### What the task asks
Answer these questions from the thread on multichassis port MTU:
1. Which release introduced the multichassis port concept?
2. What network downtime does migration with multichassis ports achieve?
3. Which IP version's support is listed as missing from the initial approach?

Excerpt to read below:

Initial (incomplete) approach to the idea can be seen here:

https://patchwork.ozlabs.org/project/ovn/patch/[email protected]/

There are lots of missing parts still (support for one of two
directions only; there's some issue with local port size check to
investigate; geneve info leaking into embedded ICMP error packet;
missing IPv6 support to name a few). Posted to gather thoughts on
local delivery issue / controller action definition.

Please take a look if you have spare cycles.

Thanks,
Ihar

On Thu, Jul 21, 2022 at 11:22 AM Ihar Hrachyshka <[email protected]> wrote:
>
> On Wed, Jul 20, 2022 at 3:45 PM Numan Siddique <[email protected]> wrote:
> >
> > On Mon, Jul 18, 2022 at 7:44 PM Ihar Hrachyshka <[email protected]> wrote:
> > >
> > > Hi folks,
> > >
> > > looking for some advices on MTU / IP behavior for multi-chassis ports.
> > >
> > > 22.06 got the new multichassis port concept introduced where the same
> > > port may be present on multiple chassis, which can be used as a
> > > performance optimization for VM live migration, among other things.
> > > Migration with sub-0.1ms network downtime is achieved by cloning all
> > > traffic directed towards a multichassis port to all its locations,
> > > making all chassis hosting it receive relevant traffic at any given
> > > moment until migration is complete.
> > >
> > > For logical switches with a localnet port where traffic usually goes
> > > through the localnet port and not tunnels, it means enforcement of
> > > tunneling of egress and ingress traffic for a multichassis port. (The
> > > rest of the traffic between other, non-multichassis, ports keeps going
> > > through localnet port.) Tunneling enforcement is done because traffic
> > > sent through localnet port won't generally be cloned to all port binding
> > > locations by the upstream switch.
> > >
> > > A problem comes down when ingress or egress traffic of a multichassis
> > > port, being redirected through a tunnel, gets lost because of geneve
> > > header overhead or because the interface used for tunneling has a
> > > different MTU from the physical bridge backing up the localnet port.
> > >
> > > This is happening when:
> > >   - tunnel_iface_mtu < localnet_mtu + geneve_overhead
> > >
> > > This makes for an unfortunate situation where, for a multichassis port,
> > > SOME traffic (e.g. regular ICMP requests) pass through without any
> > > problems, while OTHER traffic (e.g. produced with 'ping -s) doesn't.
> > > (Test scenario demonstrating it is included below.)
> > >
> > > Here are ideas I came up with on how this could be resolved or at least
> > > mitigated:
> > >
> > > a) pass "oversized" traffic through localnet, and the rest through
> > > tunnels. Apart from confusing pattern on the wire where packets that
> > > belong to the same TCP session may go through two paths (arguably not a
> > > big problem and should be expected by other network hardware), this gets
> > > us back to the problem of upstream switch not delivering packets to all
> > > binding chassis.

End of Excerpt to read.
Study material below:

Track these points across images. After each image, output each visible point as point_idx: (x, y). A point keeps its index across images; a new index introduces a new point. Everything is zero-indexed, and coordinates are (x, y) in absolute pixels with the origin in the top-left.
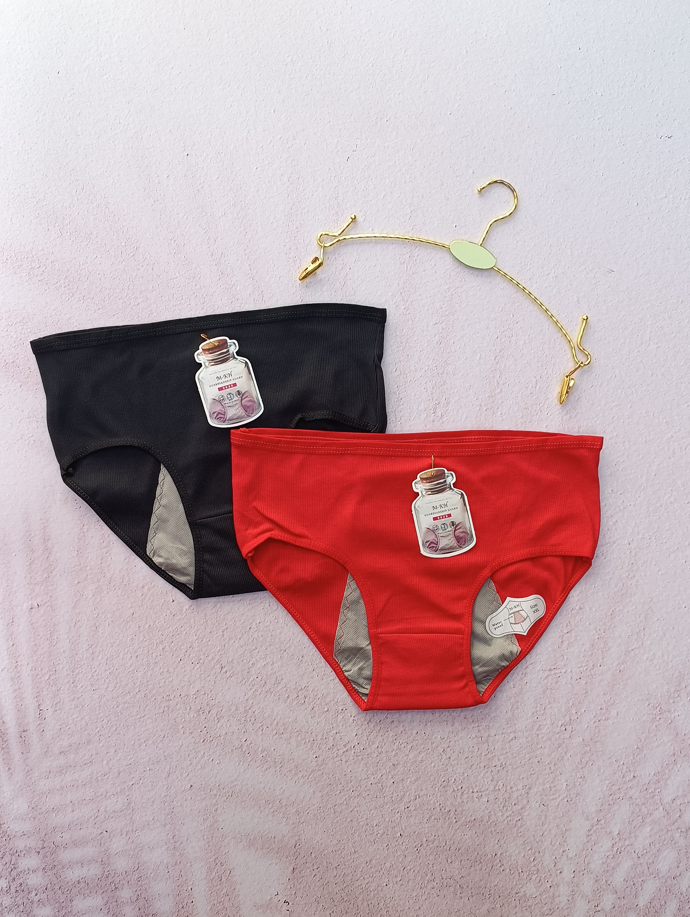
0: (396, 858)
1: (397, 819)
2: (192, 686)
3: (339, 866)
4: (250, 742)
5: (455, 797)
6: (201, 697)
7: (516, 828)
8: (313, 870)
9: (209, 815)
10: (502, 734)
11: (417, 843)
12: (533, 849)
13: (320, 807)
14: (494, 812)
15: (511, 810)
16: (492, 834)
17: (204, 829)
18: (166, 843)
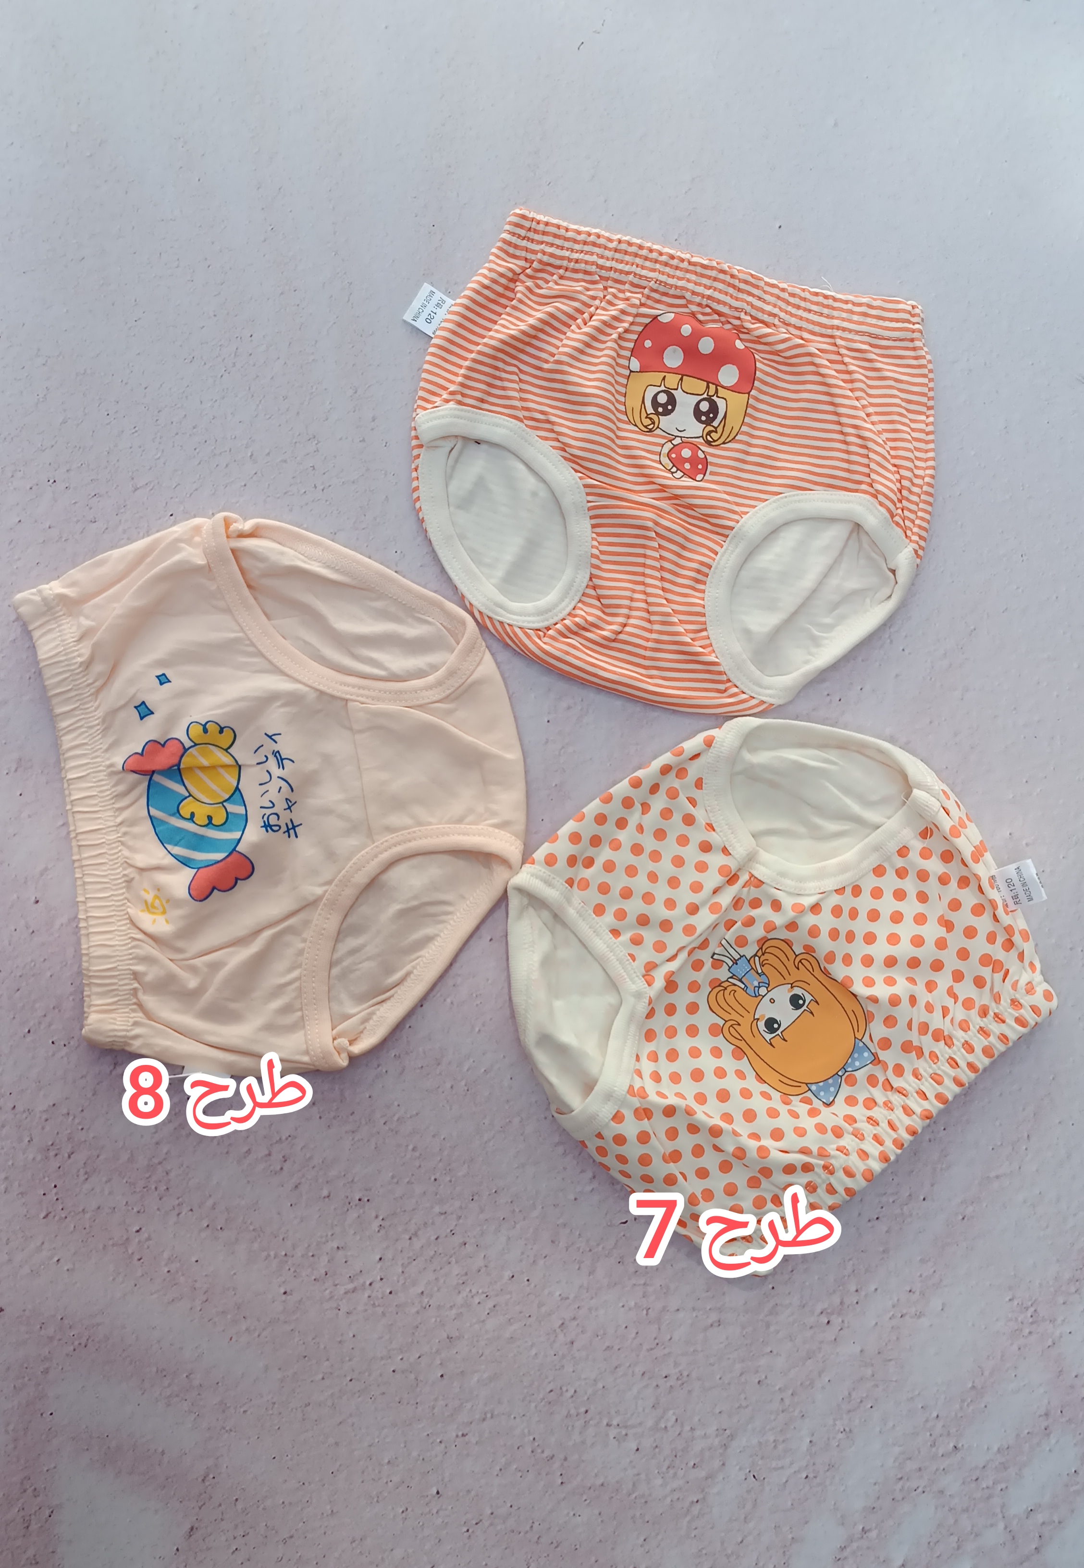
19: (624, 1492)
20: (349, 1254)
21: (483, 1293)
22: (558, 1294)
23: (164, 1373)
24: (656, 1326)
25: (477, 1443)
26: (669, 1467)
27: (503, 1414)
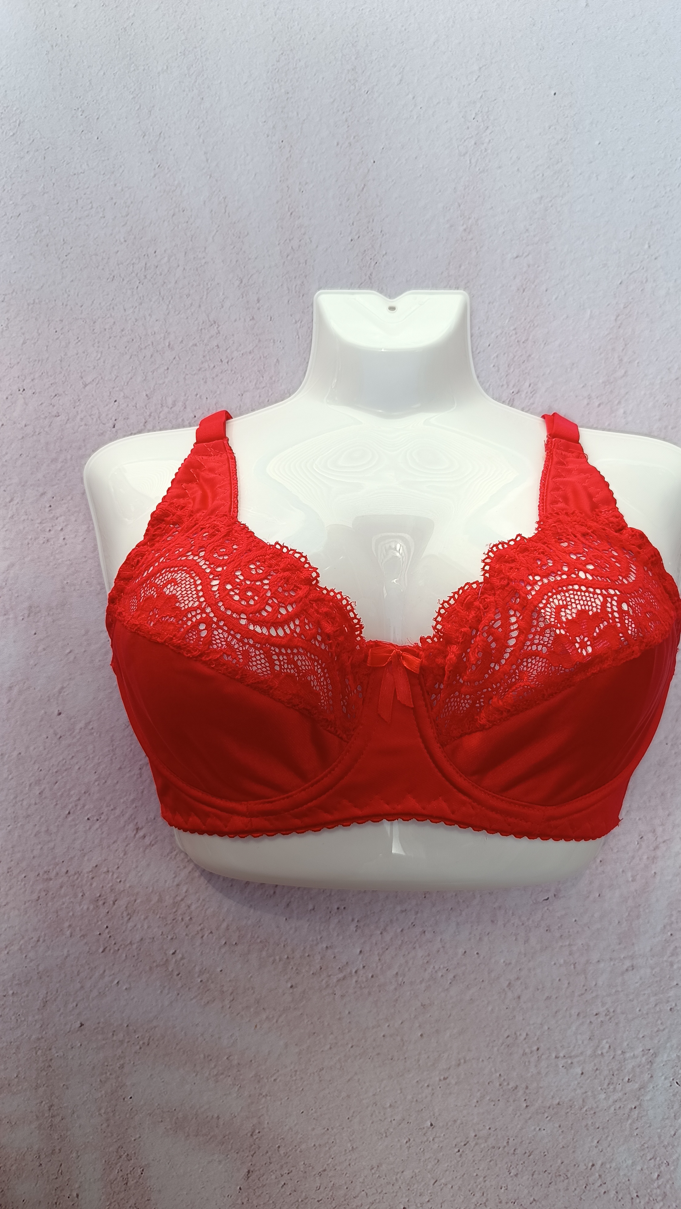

End of Study material.

### Result below
1. 22.06
2. Sub-0.1ms
3. IPv6